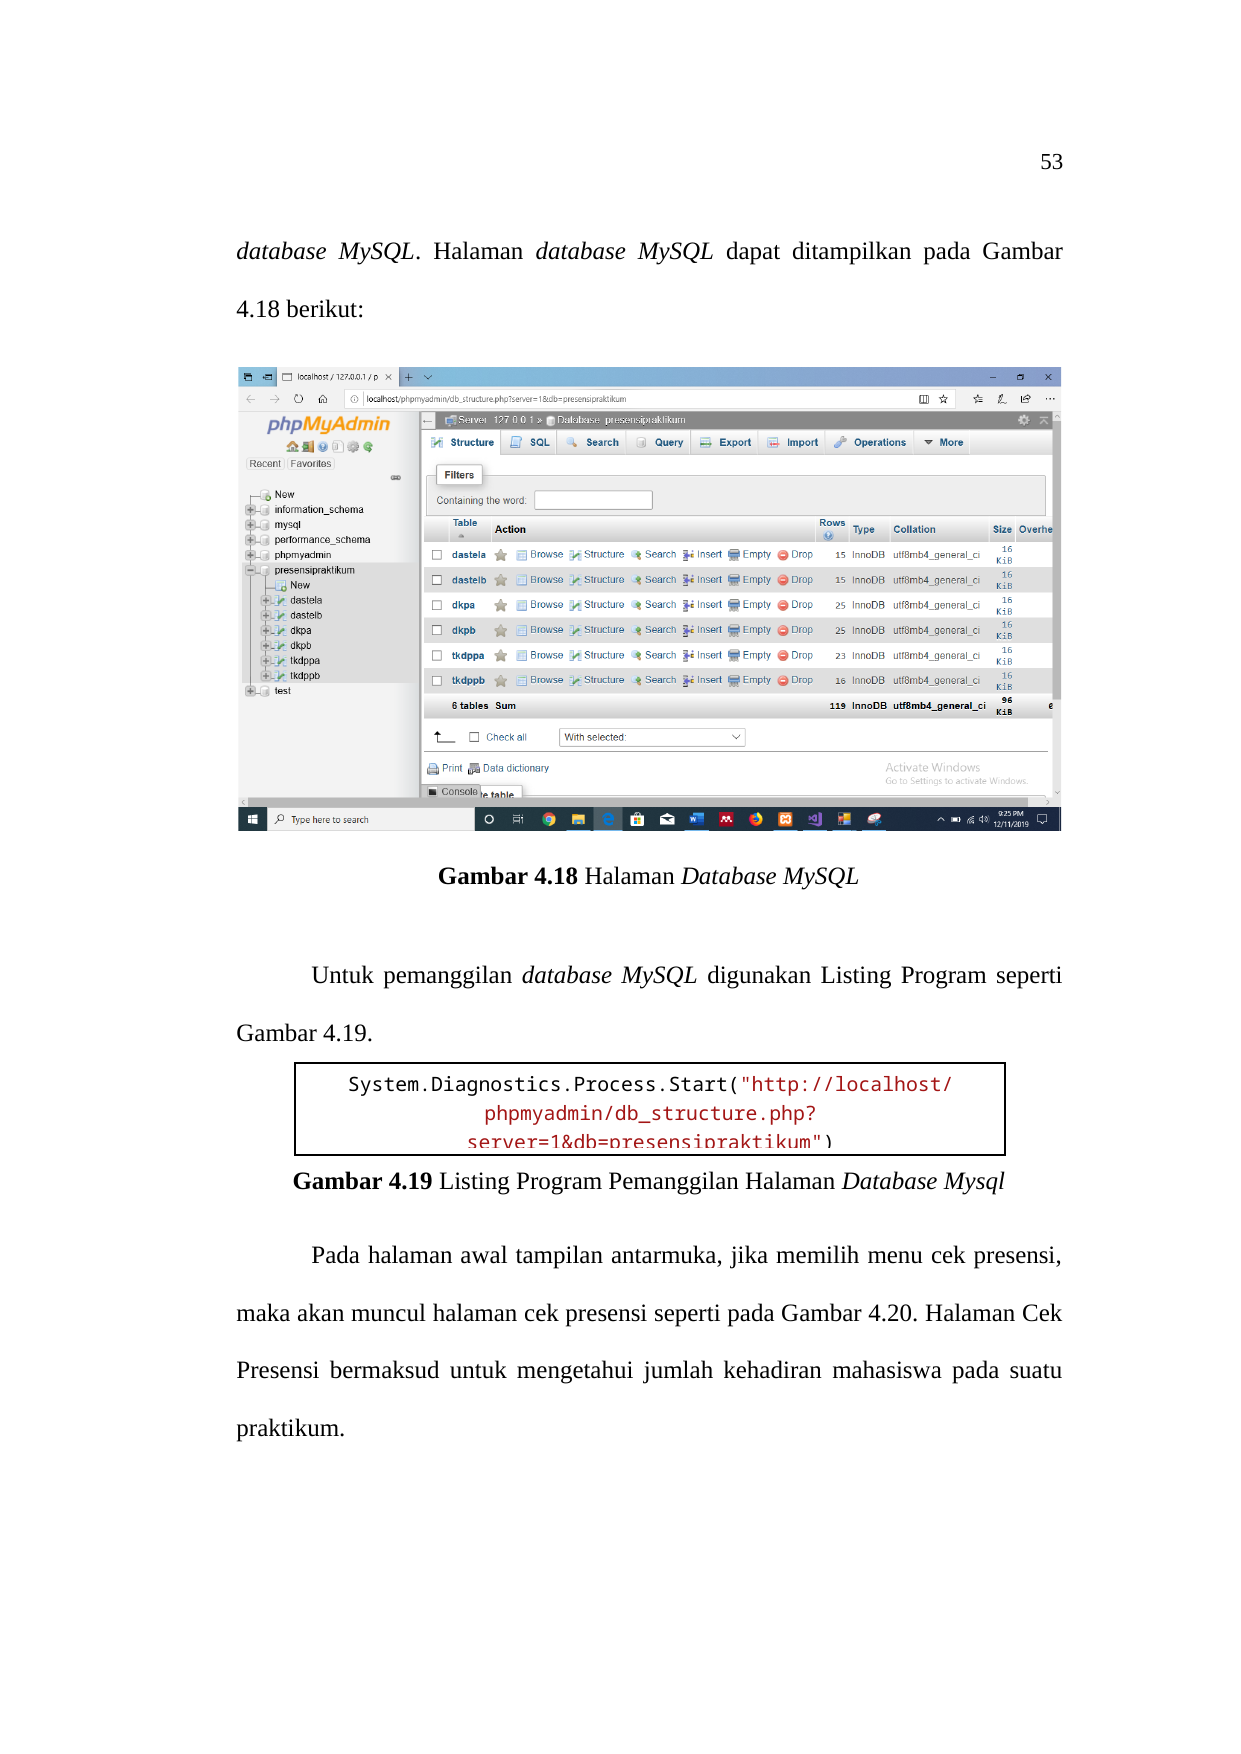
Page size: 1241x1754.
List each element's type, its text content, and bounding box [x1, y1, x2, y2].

text Gambar 4.19 Listing Program Pemanggilan Halaman Database Mysql [236, 1166, 1063, 1195]
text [236, 236, 1063, 322]
text Pada halaman awal tampilan antarmuka, jika memilih menu cek presensi, maka akan muncul halaman cek presensi seperti pada Gambar 4.20. Halaman Cek Presensi bermaksud untuk mengetahui jumlah kehadiran mahasiswa pada suatu praktikum. [236, 1240, 1063, 1442]
picture [238, 367, 1062, 831]
text Untuk pemanggilan database MySQL digunakan Listing Program seperti Gambar 4.19. [236, 960, 1063, 1047]
text Gambar 4.18 Halaman Database MySQL [236, 861, 1063, 890]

──────

* [Exercise] Repeat the records in full, exactly as they appear, without the pictures.

* [Answer section]
Page size: 1241x1754.
List each element's type, its text content, and bounding box [x1, y1, x2, y2].

text Gambar 4.19 Listing Program Pemanggilan Halaman Database Mysql [236, 1166, 1063, 1195]
text [236, 236, 1063, 322]
text Pada halaman awal tampilan antarmuka, jika memilih menu cek presensi, maka akan muncul halaman cek presensi seperti pada Gambar 4.20. Halaman Cek Presensi bermaksud untuk mengetahui jumlah kehadiran mahasiswa pada suatu praktikum. [236, 1240, 1063, 1442]
picture [238, 367, 1062, 831]
text Untuk pemanggilan database MySQL digunakan Listing Program seperti Gambar 4.19. [236, 960, 1063, 1047]
text Gambar 4.18 Halaman Database MySQL [236, 861, 1063, 890]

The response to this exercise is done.